Not all dental fillings are made the same. Overall, composite fillings are a better option than metal amalgam. Not only are they free from toxic mercury, but they’re much more attractive, and they can be placed in smaller cavities, which allows for less invasive dentistry. But are composite fillings really the best option?
Explore all the different dental filling options available to see why composite fillings might not be the best choice.
The Different Types of Dental Fillings
There are lots of different dental fillings on the market. Which one is right for you? Learn the differences between dental fillings.
Silver Amalgam Fillings
One of the most popular types of fillings is silver amalgam fillings. Silver amalgam fillings contain a mixture of minerals including 50% silver, zinc, and copper, and 50% mercury. Most people avoid amalgam fillings due to their mercury content (mercury is toxic to humans) even though the FDA claims it is safe. Amalgam fillings are cost-effective, strong, and durable sometimes lasting at least 12 years. However, amalgam fillings have disadvantages. They do not look natural. The material can also contract and expand over time which can crack the teeth and cause space between the tooth and filling where food and bacteria can collect.
What’s the difference between amalgam fillings vs composite? Composite fillings use a combination of plastic and resin material. Dentists place the soft material into a tooth after removing decay and then use a blue curing light to harden it. They’re also colored to match your surrounding teeth for a seamless, natural blend. Composite fillings have no disadvantages aside from not lasting as long as amalgam fillings. On average, composite fillings last five to ten years. Although the cost of composite resin fillings is higher than amalgam, their benefits outweigh the extra cost.
Glass Ionomer Fillings
A less common type of dental filling is glass ionomer fillings. These types of fillings are made with glass and acrylic and are best for children with ever-changing teeth. The glass ionomer fillings release fluoride but only last for a handful of years. They’re also significantly weaker than composite fillings and are more likely to crack or wear out. The fillings also don’t match tooth color as well as composite fillings.
You probably won’t feel surprised to know that gold fillings are the most expensive type of fillings. Not many dentists offer gold fillings. Although they’re sturdy, non-corrosive, and can last 20 or more years, they can be irritating for some patients since gold conducts heat and cold.
The last type of dental filling is ceramic fillings. Ceramic fillings are made with porcelain which is both durable and attractive. They’re a little more expensive than composite fillings but they’re more resistant to staining and more durable.

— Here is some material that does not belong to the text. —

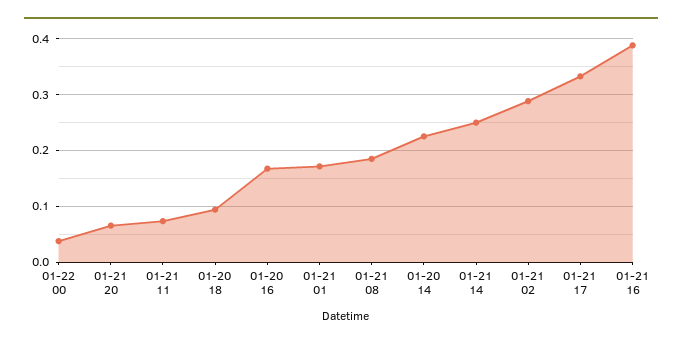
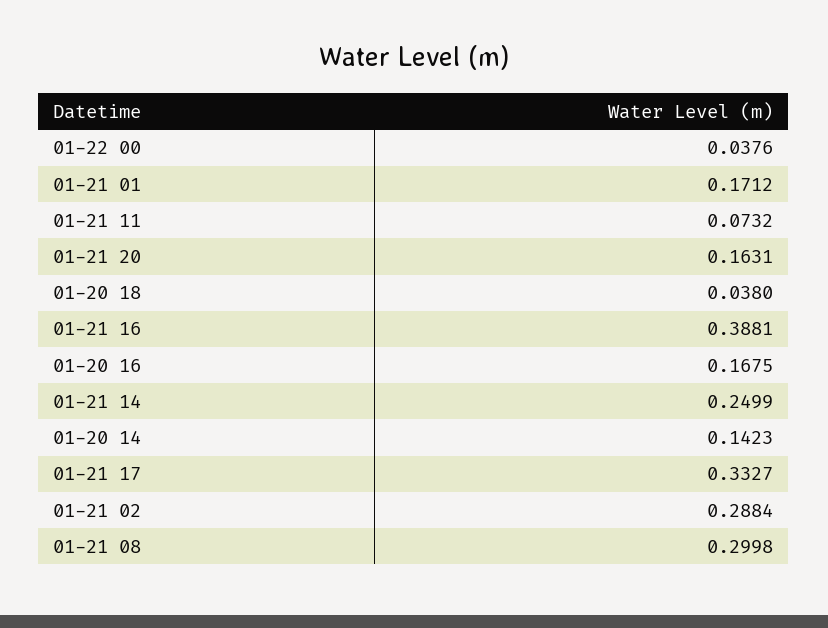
01-21 20: 0.06 -> 0.1631
01-20 18: 0.1 -> 0.038
01-21 08: 0.18 -> 0.2998
01-20 14: 0.22 -> 0.1423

Why Composite Fillings Fail
This study was a review and meta-analysis of studies published on the failure rates of composite tooth-colored fillings. According to an analysis of studies published from 2006 to 2016, composite fillings have a failure rate of about 13%. Pooling all the studies led to a consideration of a total of about 4300 restorations, which included nearly 570 failures.
The studies showed that most composite fillings failed for three common causes:
- Restoration fractured (39%)
- Cavities around the restoration (secondary decay) (26%)
- Fracture of the tooth containing restoration (24%)
As you can see, these causes accounted for about 90% of restoration failures. Remarkably, only 1% of failures were attributed to residual soreness of the filling.
The only place composite fillings are not as good as metal amalgam fillings, generally, is durability.
A Better Approach to Tooth-Colored Fillings
Still, many people are unhappy that composite fillings have a relatively high failure rate. They may wonder whether they have to go back to metal amalgam fillings to get long-lasting results.
Not at all. We offer a much more attractive option that also has a lower failure rate than metal amalgam fillings: ceramic fillings, sometimes described as porcelain inlays or onlays. These are made of high-durability advanced ceramics. In one 15-year study, they had a failure rate of just 1.1%, lower than any kind of filling: even less than gold!
The advanced ceramic material allows these fillings to resist fractures that would affect either the restoration or the tooth.
Thanks to our CEREC system, these fillings can be completed in just one visit. They’ll be custom-crafted while you wait so that they precisely fit your teeth. There’s no hassle of a second visit to get these highly durable fillings.
Plus, you’ll love the fact that these fillings are so closely matched to your natural teeth that even you may be unable to see where they are.